___ Data to use
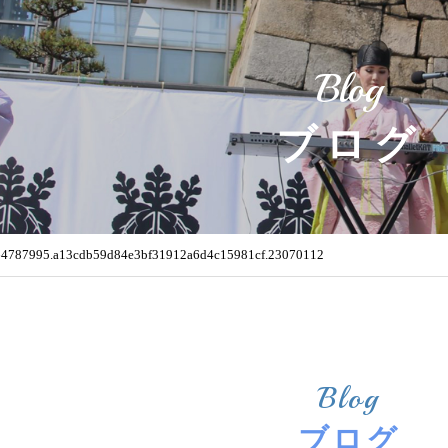
Blog
ブログ
64787995.a13cdb59d84e3bf31912a6d4c15981cf.23070112
Blog
ブログ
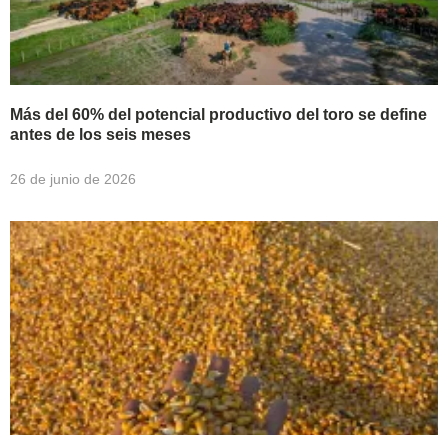
Más del 60% del potencial productivo del toro se define
antes de los seis meses
26 de junio de 2026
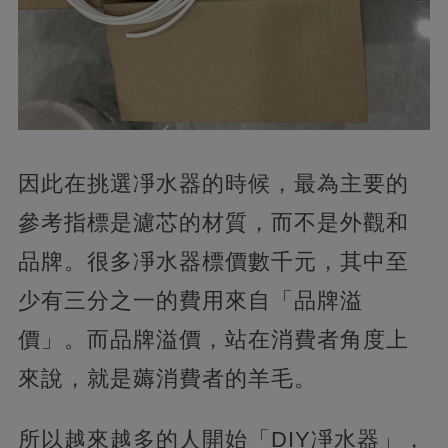
因此在挑選凈水器的時候，最為主要的
參考指標是濾芯的材質，而不是外觀和
品牌。很多凈水器標價數千元，其中至
少有三分之一的費用來自「品牌溢
價」。而品牌溢價，站在消費者角度上
來說，就是薅消費者的羊毛。
所以越來越多的人開始「DIY凈水器」，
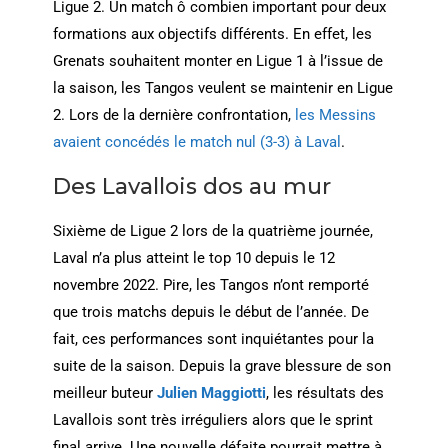
Ligue 2. Un match ô combien important pour deux
formations aux objectifs différents. En effet, les
Grenats souhaitent monter en Ligue 1 à l’issue de
la saison, les Tangos veulent se maintenir en Ligue
2. Lors de la dernière confrontation,
les Messins
avaient concédés le match nul (3-3) à Laval
.
Des Lavallois dos au mur
Sixième de Ligue 2 lors de la quatrième journée,
Laval n’a plus atteint le top 10 depuis le 12
novembre 2022. Pire, les Tangos n’ont remporté
que trois matchs depuis le début de l’année. De
fait, ces performances sont inquiétantes pour la
suite de la saison. Depuis la grave blessure de son
meilleur buteur
Julien Maggiotti
, les résultats des
Lavallois sont très irréguliers alors que le sprint
final arrive. Une nouvelle défaite pourrait mettre à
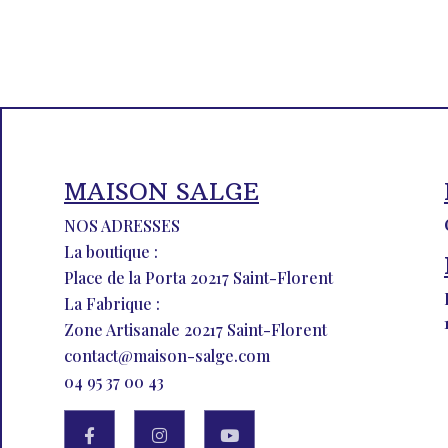
MAISON SALGE
NOS ADRESSES
La boutique :
Place de la Porta 20217 Saint-Florent
La Fabrique :
Zone Artisanale 20217 Saint-Florent
contact@maison-salge.com
04 95 37 00 43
______
Lay out every line of text from the rows above as a single numbered list, omitting blank lines. Leave the pictures out of the answer.

■ Your solution
1. Blog
2. ブログ
3. 64787995.a13cdb59d84e3bf31912a6d4c15981cf.23070112
4. Blog
5. ブログ
6. Más del 60% del potencial productivo del toro se define
7. antes de los seis meses
8. 26 de junio de 2026
9. 因此在挑選凈水器的時候，最為主要的
10. 參考指標是濾芯的材質，而不是外觀和
11. 品牌。很多凈水器標價數千元，其中至
12. 少有三分之一的費用來自「品牌溢
13. 價」。而品牌溢價，站在消費者角度上
14. 來說，就是薅消費者的羊毛。
15. 所以越來越多的人開始「DIY凈水器」，
16. Ligue 2. Un match ô combien important pour deux
17. formations aux objectifs différents. En effet, les
18. Grenats souhaitent monter en Ligue 1 à l’issue de
19. la saison, les Tangos veulent se maintenir en Ligue
20. 2. Lors de la dernière confrontation,
21. les Messins
22. avaient concédés le match nul (3-3) à Laval
23. .
24. Des Lavallois dos au mur
25. Sixième de Ligue 2 lors de la quatrième journée,
26. Laval n’a plus atteint le top 10 depuis le 12
27. novembre 2022. Pire, les Tangos n’ont remporté
28. que trois matchs depuis le début de l’année. De
29. fait, ces performances sont inquiétantes pour la
30. suite de la saison. Depuis la grave blessure de son
31. meilleur buteur
32. Julien Maggiotti
33. , les résultats des
34. Lavallois sont très irréguliers alors que le sprint
35. final arrive. Une nouvelle défaite pourrait mettre à
36. MAISON SALGE
37. NOS ADRESSES
38. La boutique :
39. Place de la Porta 20217 Saint-Florent
40. La Fabrique :
41. Zone Artisanale 20217 Saint-Florent
42. contact@maison-salge.com
43. 04 95 37 00 43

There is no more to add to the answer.